How To Do Sun Valley, In Two Parts

Whether you’re celebrity chasing or couch crashing, here’s the run down on where to stay, eat, and ski.

April 13, 2017 By Julie Brown

There are two ways to experience Sun Valley. The Hollywood way, with diamond-crusted facials and celebrity hobnobbing. Or the couch-surfing way, with a DIY flair that capitalizes on the local secrets of your hosts. Both are excellent approaches to the original American ski destination.

Where to stay

For a bit of Old Hollywood Nostalgia: Pull up to the Sun Valley Lodge, where furs and dark sunglasses are the norm. In the same realm of historic grand hotels as Yosemite’s Ahwahnee and Mount Hood’s Timberline Lodge, the Sun Valley Lodge has had a regular rotation of celebrities stroll through its hallways since it opened in 1936. Today those faces are preserved in the archival black-and-white photos adorning the walls. A renovation in 2015 kept that heritage and grandeur while updating the Lodge with amenities like larger guest rooms and windows, a limestone deck and heated pool. A visit here is not complete until you’ve bowled in one of the six regulation-length lanes on the ground floor.

The Sun Valley Inn, just across the courtyard, is a bit more of a throwback (as in, it hasn’t been renovated like it’s sister hotel).
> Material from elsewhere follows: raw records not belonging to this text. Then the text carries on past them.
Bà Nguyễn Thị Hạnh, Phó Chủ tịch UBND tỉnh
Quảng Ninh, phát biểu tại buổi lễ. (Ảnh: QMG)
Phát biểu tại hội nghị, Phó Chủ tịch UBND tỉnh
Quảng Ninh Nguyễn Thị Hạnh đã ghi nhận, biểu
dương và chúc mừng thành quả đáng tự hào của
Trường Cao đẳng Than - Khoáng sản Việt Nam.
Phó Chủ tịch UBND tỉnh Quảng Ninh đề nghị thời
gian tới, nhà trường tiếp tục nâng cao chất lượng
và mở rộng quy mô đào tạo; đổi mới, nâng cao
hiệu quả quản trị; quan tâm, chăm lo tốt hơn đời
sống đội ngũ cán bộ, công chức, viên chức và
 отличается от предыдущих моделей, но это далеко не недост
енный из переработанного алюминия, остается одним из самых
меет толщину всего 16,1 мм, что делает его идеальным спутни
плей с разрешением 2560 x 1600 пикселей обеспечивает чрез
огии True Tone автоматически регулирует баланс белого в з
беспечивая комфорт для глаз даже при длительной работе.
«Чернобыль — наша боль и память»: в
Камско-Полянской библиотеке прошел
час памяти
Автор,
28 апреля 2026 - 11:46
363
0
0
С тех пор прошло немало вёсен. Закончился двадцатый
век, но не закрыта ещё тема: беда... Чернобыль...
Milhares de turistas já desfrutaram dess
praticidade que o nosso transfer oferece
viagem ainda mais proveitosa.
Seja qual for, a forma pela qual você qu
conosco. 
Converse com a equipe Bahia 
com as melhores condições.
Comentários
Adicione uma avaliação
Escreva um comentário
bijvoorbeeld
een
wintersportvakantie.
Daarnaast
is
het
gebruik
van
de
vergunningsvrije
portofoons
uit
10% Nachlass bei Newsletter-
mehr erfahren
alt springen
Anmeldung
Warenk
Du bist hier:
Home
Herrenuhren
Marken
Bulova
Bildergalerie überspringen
But with royal red printed carpet and a black grand piano in the lobby, it has a certain charm. Or go modern in downtown Ketchum at the Limelight Hotel.

If you’re on a tighter budget: Do what I did and crash at a friend’s. Hopefully they have a guest bedroom, or at least a couch. Or check out the new locally-owned hostel, the Hot Water Inn. A “boutique mountain lodge” in the price range of a single dollar sign, the Hot Water Inn offers 10 bedrooms—shared and private—at the base of the Warm Springs lift. Jam sessions encouraged.

Where to Ski

For courduroy cruising with the blue-hairs: Sun-starved Northwesterners flock to the sun-soaked and aptly named Seattle Ridge where blue-square groomers are a plenty. Of course, a few rounds of Warm Springs laps is a must. For more beta on where to ski, read it from a local.

If you don’t own a Mountain Collective pass and/or don’t want to throw down on a lift ticket: Sun Valley’s secret is its backcountry access. There are five mountain ranges within an easy drive of Ketchum. Mountains as far as the eye can see. Drive to Galena Pass and skin from the road. Or hike into a yurt in the Sawtooths for a weekend of couloir hunting.